You just need to supply the directory containing the GeoPackage files, and Sedona can read all of them into a DataFrame.

Sedona is an excellent option for analyzing many GeoPackage files because it can read and process them in parallel.

Load raster data stored in GeoPackage files

You can also load data from raster tables in the GeoPackage file. To load raster data, you can use the following code.

df = (
    sedona.read.format("geopackage")
    .option("tableName", "raster_table")
    .load("/path/to/geopackage")
)

Here are the contents of the DataFrame:

+---+----------+-----------+--------+--------------------+
| id|zoom_level|tile_column|tile_row|           tile_data|
+---+----------+-----------+--------+--------------------+
|  1|        11|        428|     778|GridCoverage2D["c...|
|  2|        11|        429|     778|GridCoverage2D["c...|
|  3|        11|        428|     779|GridCoverage2D["c...|
|  4|        11|        429|     779|GridCoverage2D["c...|
|  5|        11|        427|     777|GridCoverage2D["c...|
+---+----------+-----------+--------+--------------------+

Known limitations (v1.7.0):

webp rasters are not supported
ewkb geometries are not supported
filtering based on geometries envelopes are not supported

All points above should be resolved soon; stay tuned!
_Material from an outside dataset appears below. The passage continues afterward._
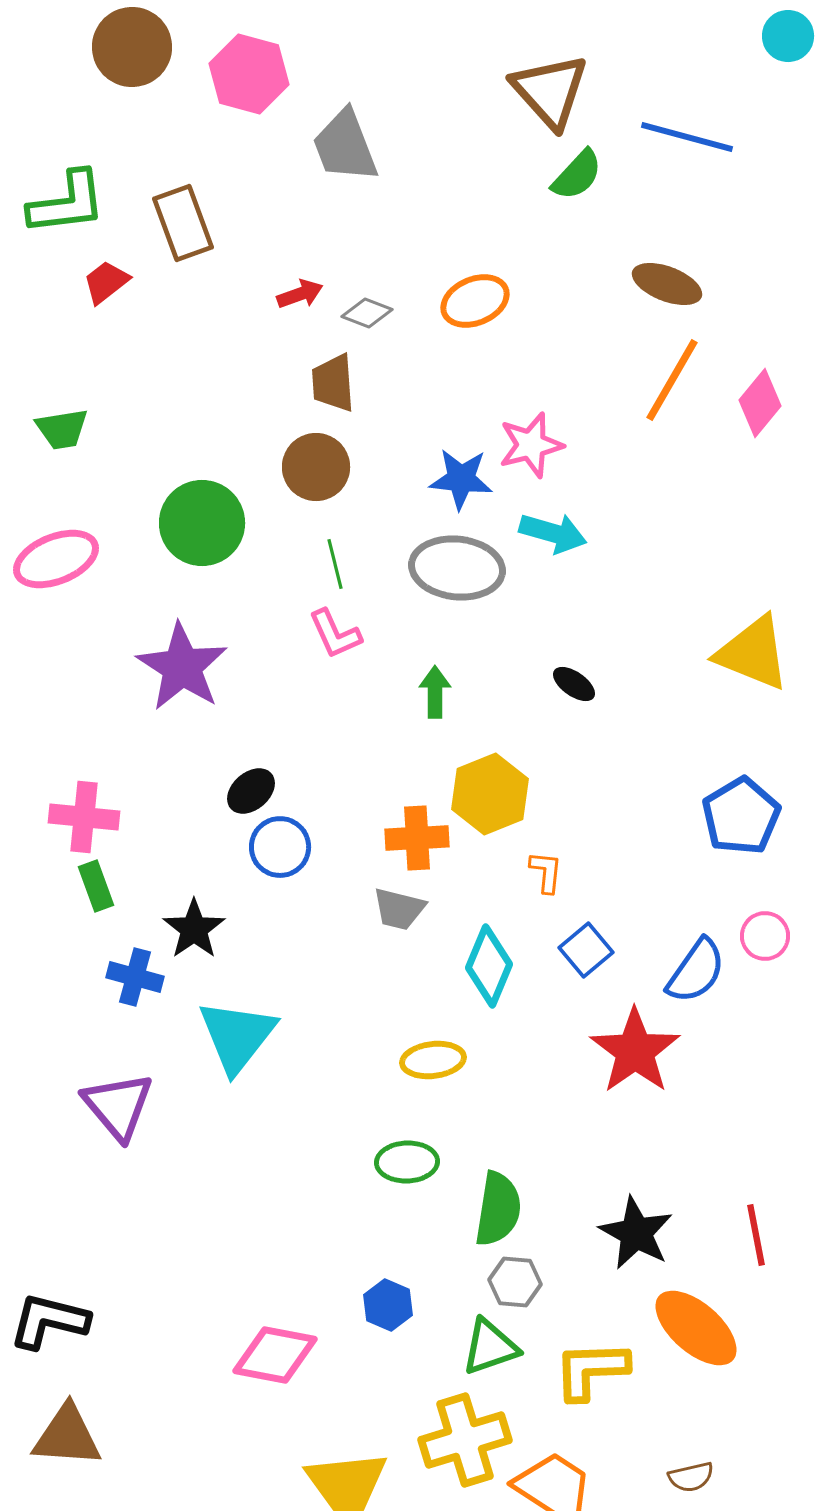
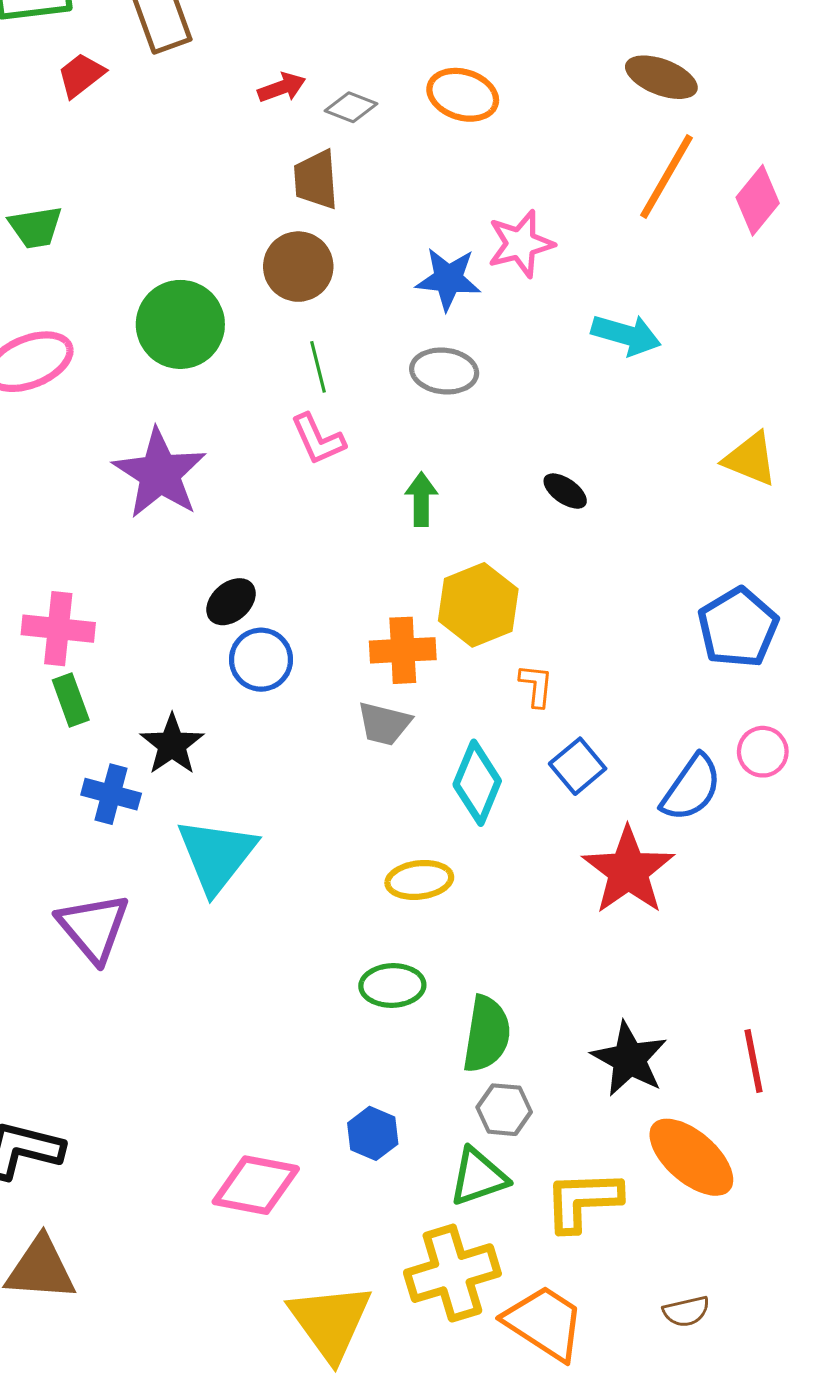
orange ellipse: (475, 301) -> (463, 95), turned 40
cyan arrow: (553, 533) -> (626, 335), moved
gray ellipse: (457, 568) -> (444, 371), size x0.7
yellow triangle: (753, 653) -> (750, 459), size x0.7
Advantages of the GeoPackage file format

The GeoPackage file format has many advantages:

Any engine can support GeoPackage because it’s an open format.
It’s mutable, unlike many other formats.
It saves CRS information, unlike some other formats.
It can store spatial and raster data.
It can be read by many engines like GeoPandas, Sedona, and SQLite, of course.

However, the GeoPackage format also has many downsides.

Disadvantages of GeoPackage

The GeoPackage file format has the following disadvantages:

It’s row-oriented, so it can’t take advantage of column pruning like columnar file formats.
It does not support multi-engine concurrency transactions.
SQLite transactions are supported, but building reliable transactions with other engines would be hard.
All engines do not fully support it.

Conclusion

GeoPackage is a solid file format if you’re using SQLite.

It’s excellent that Sedona can read GeoPackage files created by SQLite analyses. This allows you to read GeoPackage files in parallel and analyze massive datasets. You can also run Sedona on a cluster.

If you don’t already use GeoPackage, you should probably use file formats like GeoParquet or Iceberg.